Statistics
Statistics is a key technology that is at the core of systems like advertising, content optimization, search, recommendation systems etc. The massive scale and interdisciplinary nature of research provides a unique opportunity to work on a new class of statistical problems. Statisticians work closely with experts in machine learning, database, compute science and economics.
Challenges
Learning interactions to predict click-through rates from massive amounts of data
Extreme data sparseness, weak signal to noise ratio, millions of potential predictors, adjusting for several confounding factors makes the problem difficult and provides ample opportunities to conduct new methodological research. Applications include online advertising, web search and recommender systems.
Sequential methods
Constructing optimal sequential decision rules that converge rapidly to high yield regions in a multi-dimensional space is one of our main focus areas. Unlike clinical trials, it is relatively cheap for us to run large number of experiments on a continuous basis.
Time series, point process and survival analysis methods are important to learn the dynamic nature of many of our processes
Examples include inventory forecasting, predicting user visit patterns on different content properties. The scale of our problem (several million users) and extreme heterogeneity in our data makes it a challenging modeling problem.

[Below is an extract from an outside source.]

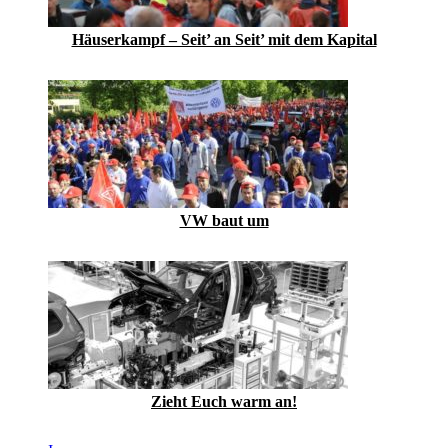
Häuserkampf – Seit’ an Seit’ mit dem Kapital
VW baut um
Zieht Euch warm an!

Scalable statistical methods
Existing statistical methods are often fitted using computationally intensive methods and work well on moderate sized data sets; for most of our applications where one has the opportunity to learn statistical models using hundreds of millions of observations and several million potential covariates, traditional statistical methods do not scale well. Building scalable methods by possibly exploiting parallel computing infrastructure is challenging research topic.
Modeling massive social networks
Social networks arise in several Yahoo! applications (e.g. IM, Yahoo! Address Book), leveraging the social connections to improve our recommendation systems is an important problem and requires sophisticated statistical methods.
Anomaly detection
Detecting spam, low quality clicks are extremely important to keep our systems healthy and provide opportunities to expand on the rich literature that exists in areas like multiple testing, change point detection, hotspot detection.
Collaborative filtering with cold-start
Several applications at Yahoo! involve predicting a response variable y that is obtained when there is an interaction between a pair (dyad) (i,j). For instance, in a content optimization problem, the response is a binary variable (click or no-click) when an article j is shown to a user i. The goal is to predict the response variable (or some function of response variable) for future interactions. The i's and j's have rich meta-data associated with them. For instance, i may correspond to the content of a page to be shown and j may correspond to data we know about a user. Non-stationarity in the process over time is also typical.
New elements i and j appear at test time (also referred to as cold-start problem). For a small fraction of dyads, we have lots of data during training (heavy users interacting with popular articles); the estimation method should fall back on the maximum likelihood estimate (or similar) for such cases. More specifically, the cold-start problem comes in two guises:
- We know absolutely nothing about the new item, e.g. no metadata, no past user behavior.
- We have no interaction data but may at least rely on access to some metadata.